El movimiento Browniano y su geometría

Abstract

[en] Brownian motion is probably the most studied stochastic process. This kind of movement can be found in many situations, as in the movement of a particle suspended in water. In this work, we try to understand the brownian motion from a theoretical point of view. First of all, in the first chapter, we introduce the concept of stochastic process and some of its properties, as well as some of the most important theorems, concerning its existence and continuity. The last section of the chapter introduces the concept of Hausdorff measure and dimension. In the second chapter, we approach the Brownian motion.
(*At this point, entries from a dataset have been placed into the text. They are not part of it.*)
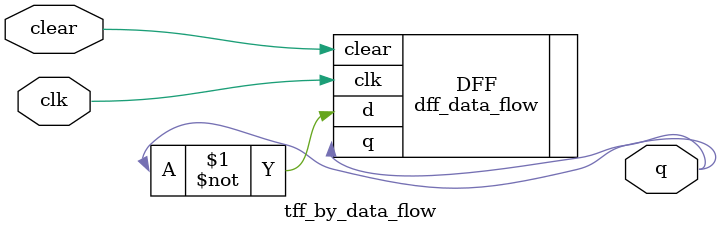
<source format=v>


module tff_by_data_flow (
    // Iinput/ Output ports
    input  clk,
    input  clear,
    output q
);

// Instantiate the edge-triggered DFF
// Complement of output q is fed back .
// Notice qbar mot needed, Unconnected port.
dff_data_flow DFF(

            .clear(clear),
            .clk(clk),
            .d(~q),
            .q(q)
);
    
endmodule
</source>
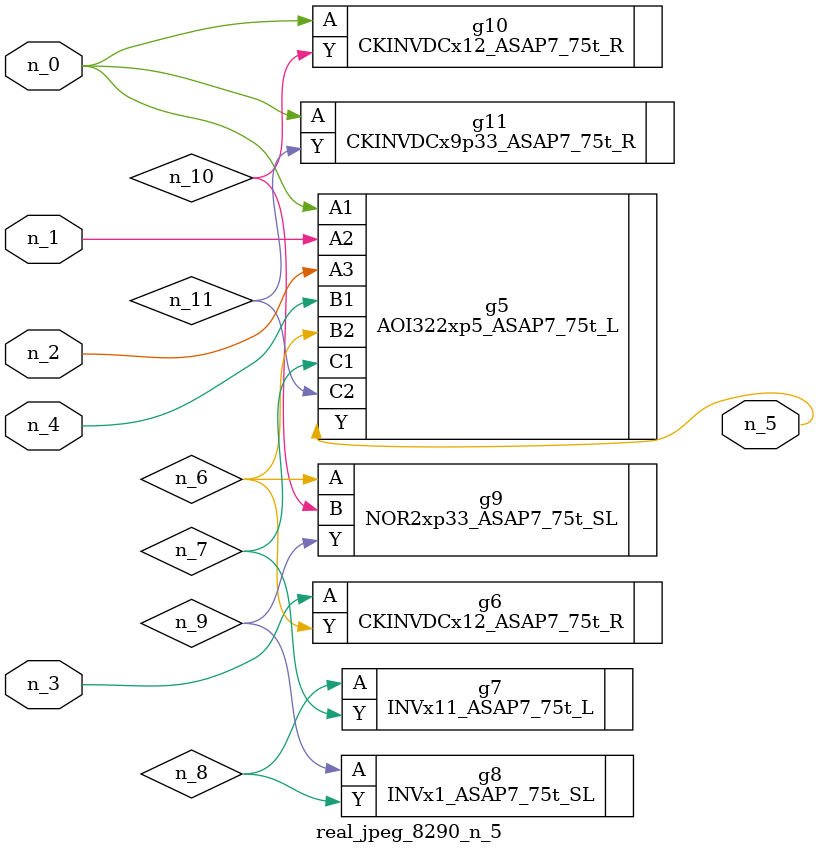
<source format=v>
module real_jpeg_8290_n_5 (n_4, n_0, n_1, n_2, n_3, n_5);

input n_4;
input n_0;
input n_1;
input n_2;
input n_3;

output n_5;

wire n_8;
wire n_11;
wire n_6;
wire n_7;
wire n_10;
wire n_9;

AOI322xp5_ASAP7_75t_L g5 ( 
.A1(n_0),
.A2(n_1),
.A3(n_2),
.B1(n_4),
.B2(n_6),
.C1(n_7),
.C2(n_11),
.Y(n_5)
);

CKINVDCx12_ASAP7_75t_R g10 ( 
.A(n_0),
.Y(n_10)
);

CKINVDCx9p33_ASAP7_75t_R g11 ( 
.A(n_0),
.Y(n_11)
);

CKINVDCx12_ASAP7_75t_R g6 ( 
.A(n_3),
.Y(n_6)
);

NOR2xp33_ASAP7_75t_SL g9 ( 
.A(n_6),
.B(n_10),
.Y(n_9)
);

INVx11_ASAP7_75t_L g7 ( 
.A(n_8),
.Y(n_7)
);

INVx1_ASAP7_75t_SL g8 ( 
.A(n_9),
.Y(n_8)
);


endmodule
</source>
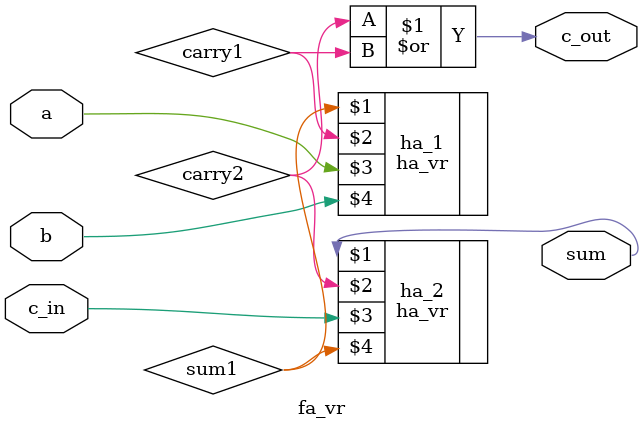
<source format=v>
module fa_vr(output wire sum, output wire c_out, input wire a, input wire b, input wire c_in);

wire sum1, carry1, carry2;

ha_vr ha_1(sum1, carry1, a ,b);
ha_vr ha_2(sum, carry2, c_in, sum1);
or and1(c_out, carry2, carry1);

endmodule


</source>
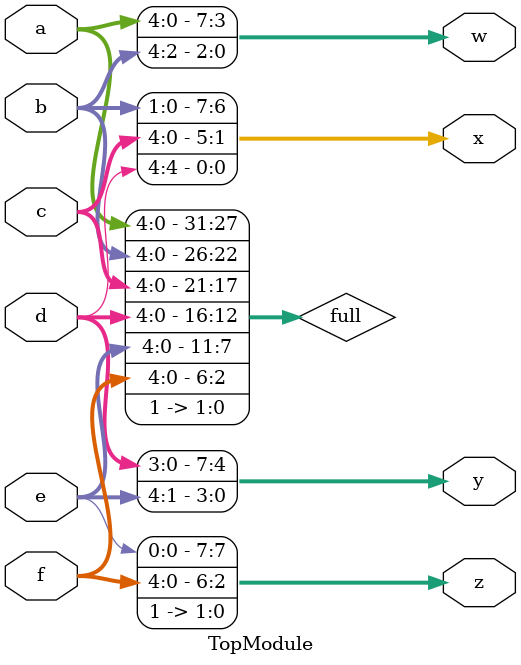
<source format=sv>

module TopModule (
  input [4:0] a,
  input [4:0] b,
  input [4:0] c,
  input [4:0] d,
  input [4:0] e,
  input [4:0] f,
  output [7:0] w,
  output [7:0] x,
  output [7:0] y,
  output [7:0] z
);
wire [31:0] full;

assign full = {a, b, c, d, e, f, 2'b11};

assign w = full[31:24];
assign x = full[23:16];
assign y = full[15:8];
assign z = full[7:0];

endmodule

</source>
Firstly, we define the process and then we proof its existence. Moreover, we also show some of the most important properties of the Brownian motion, for the one dimensional case and the general case, n > 1. To conclude, we study the Hausdorff dimension of the Brownian motion. The chapter 3 deepens in the concept of the planar Brownian motion. For this purpose, we show some of the classical properties that P. Lévy introduces in one of his famous books ”Processus Stochastiques et Mouvement Brownien”. Then, we study a concept that P. Lévy defined but he did not develop: the convex hull of the planar Brownian motion. Finally, we analyze a paper published in 2017 by James McRedmon and Chang Xu, which delves into the upper and lower bound of the diameter in the convex hull. Ultimately, in the last chapter, we briefly explain how we simulate the Brownian motion in R and we describe the method followed to obtain the figures of this work.